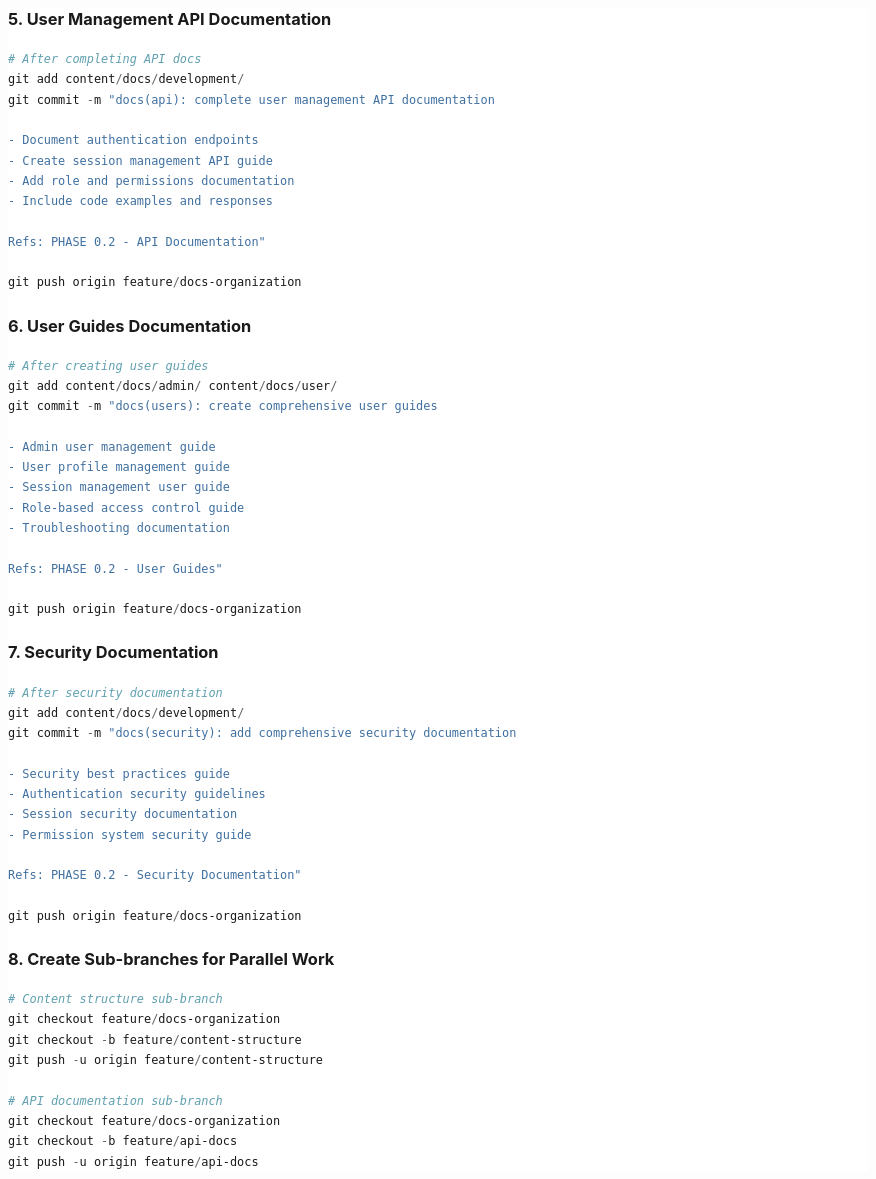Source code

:### 5. User Management API Documentation
```powershell
# After completing API docs
git add content/docs/development/
git commit -m "docs(api): complete user management API documentation

- Document authentication endpoints
- Create session management API guide
- Add role and permissions documentation
- Include code examples and responses

Refs: PHASE 0.2 - API Documentation"

git push origin feature/docs-organization
```

### 6. User Guides Documentation
```powershell
# After creating user guides
git add content/docs/admin/ content/docs/user/
git commit -m "docs(users): create comprehensive user guides

- Admin user management guide
- User profile management guide
- Session management user guide
- Role-based access control guide
- Troubleshooting documentation

Refs: PHASE 0.2 - User Guides"

git push origin feature/docs-organization
```

### 7. Security Documentation
```powershell
# After security documentation
git add content/docs/development/
git commit -m "docs(security): add comprehensive security documentation

- Security best practices guide
- Authentication security guidelines
- Session security documentation
- Permission system security guide

Refs: PHASE 0.2 - Security Documentation"

git push origin feature/docs-organization
```

### 8. Create Sub-branches for Parallel Work
```powershell
# Content structure sub-branch
git checkout feature/docs-organization
git checkout -b feature/content-structure
git push -u origin feature/content-structure

# API documentation sub-branch
git checkout feature/docs-organization
git checkout -b feature/api-docs
git push -u origin feature/api-docs
```
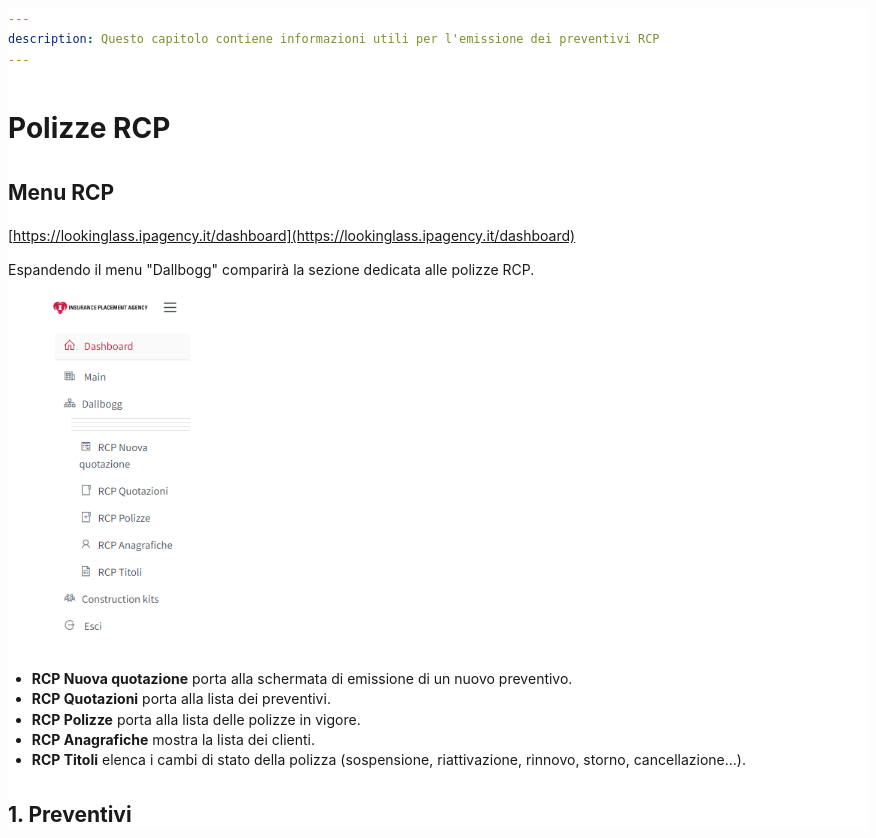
 ```yaml
---
description: Questo capitolo contiene informazioni utili per l'emissione dei preventivi RCP
---
```


# Polizze RCP

## Menu RCP

[https://lookinglass.ipagency.it/dashboard](https://lookinglass.ipagency.it/dashboard)

Espandendo il menu "Dallbogg" comparirà la sezione dedicata alle polizze RCP.

<div align="left">

<figure><img src=".gitbook/assets/image (62).png" alt="" width="160"><figcaption></figcaption></figure>

</div>

* **RCP Nuova quotazione** porta alla schermata di emissione di un nuovo preventivo.
* **RCP Quotazioni** porta alla lista dei preventivi.
* **RCP Polizze** porta alla lista delle polizze in vigore.
* **RCP Anagrafiche** mostra la lista dei clienti.
* **RCP Titoli** elenca i cambi di stato della polizza (sospensione, riattivazione, rinnovo, storno, cancellazione...).

## 1. Preventivi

### Required work
If a line of the records contains the word "checkout", count it; give only the total.

### Reply to the task
4